The Oswegonian

The Independent Student Newspaper of Oswego State

National Issues Opinion

High school teacher presses charges on student

In a wild turn of events, a Texas high school teacher has decided to turn to authorities over the allegedly egregious situation concerning one of her missing desk decorations.

In what some have called a modern revival of the school-to-prison pipeline, this teacher has posted a slew of public videos of herself on the social media platform TikTok, baselessly accusing her young students of stealing a Hello Kitty Funko Pop figurine from her desk. According to the New York Post, which has identified the instructor as “Ms. Dawson,” the teacher had placed the toy on her desk at the beginning of the school year and within a month it went mysteriously missing. The toy is said to have held a great deal of sentimental and monetary value to the teacher, as it was gifted to her by a former student several years prior.

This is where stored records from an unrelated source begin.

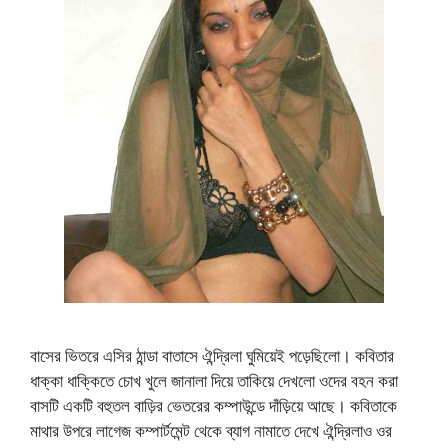
বাসের ভিতরে এসির ঠান্ডা বাতাসে ঐন্দ্রিলা ঘুমিয়েই পড়েছিলো। কবিতার
ধাক্কা ধাক্কিতে চোখ খুলে জানালা দিয়ে তাকিয়ে দেখলো ওদের বহন করা
বাসটি একটি বহুতল বাড়ির ভেতরের কম্পাউন্ডে দাঁড়িয়ে আছে। কবিতাকে
মাথার উপরে লাগেজ কম্পার্টমেন্ট থেকে ব্যাগ নামাতে দেখে ঐন্দ্রিলাও ওর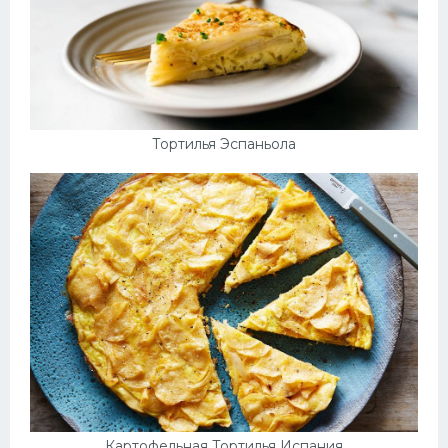
Тортилья Эспаньола
Картофельная Тортилья Испания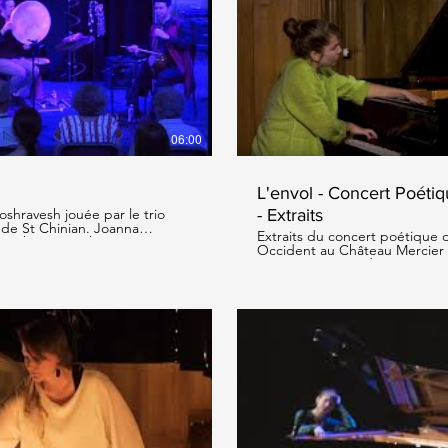
re la vidéo
L
06:00
L'envol - Concert Poétiq
- Extraits
hravesh jouée par le trio
t Chinian. Joanna
Extraits du concert poétique
ravesh: Kamanche Simon
Occident au Château Mercier à 
s https://festivalmusisc.com/
Anvar: Lecture, adaptations e
Joanna Goodale: interprétatio
improvisation au piano
re la vidéo
L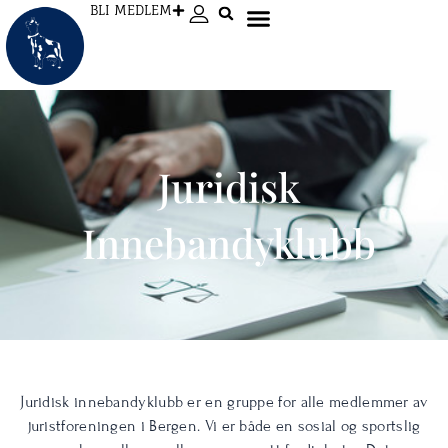
Hopp
BLI MEDLEM
rett
til
innholdet
Juridisk
Innebandyklubb
Juridisk innebandyklubb er en gruppe for alle medlemmer av
juristforeningen i Bergen. Vi er både en sosial og sportslig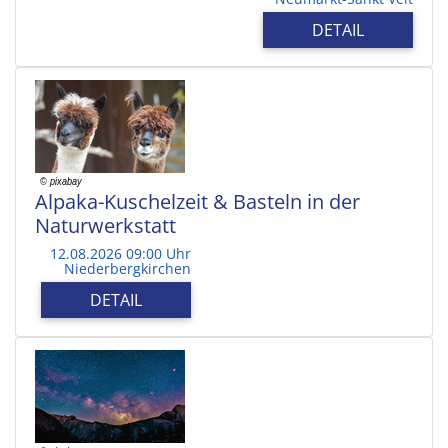
DETAIL
Alpaka-Kuschelzeit & Basteln in der
Naturwerkstatt
12.08.2026 09:00 Uhr
Niederbergkirchen
DETAIL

Dawson has insisted that the escalation of this situation is meant to be a hard lesson for what she calls “the principle,” explaining her thought process by saying that “[i]f kids think it’s okay to steal from teachers, what comes next?”. She goes on in her lengthy series of TikTok videos about how she hopes to make an example out of this student. Many netizens have criticized her behavior, pointing to her own mistakes and responsibility surrounding her action of placing such a valuable item in a public place where it had high chances of being stolen. Regardless of which side you are on, surely we can all agree that TikTok is not the best way to handle such sensitive professional matters, unless one’s purpose is to exacerbate the issue and surrounding emotions.

This kind of harsh anti-rehabilitative punishment for schoolchildren is not something one would expect to see, especially coming from a Black woman in America. In some ways, it could be fair to see the punishment match the crime, especially in cases such as theft, but schools are meant to be places of learning, not retribution.

According to the American Civil Liberties Union website, “at-risk children” are continually being pushed out of schools and into prisons by zero tolerance policies and the lack of proper mental health counseling resources, a problem which has been longstanding in this country.

What do you think would be the proper course of action in a situation like this? Should there be more accountability for the misbehavior of students in the public school system and who should be responsible for enforcing this accountability?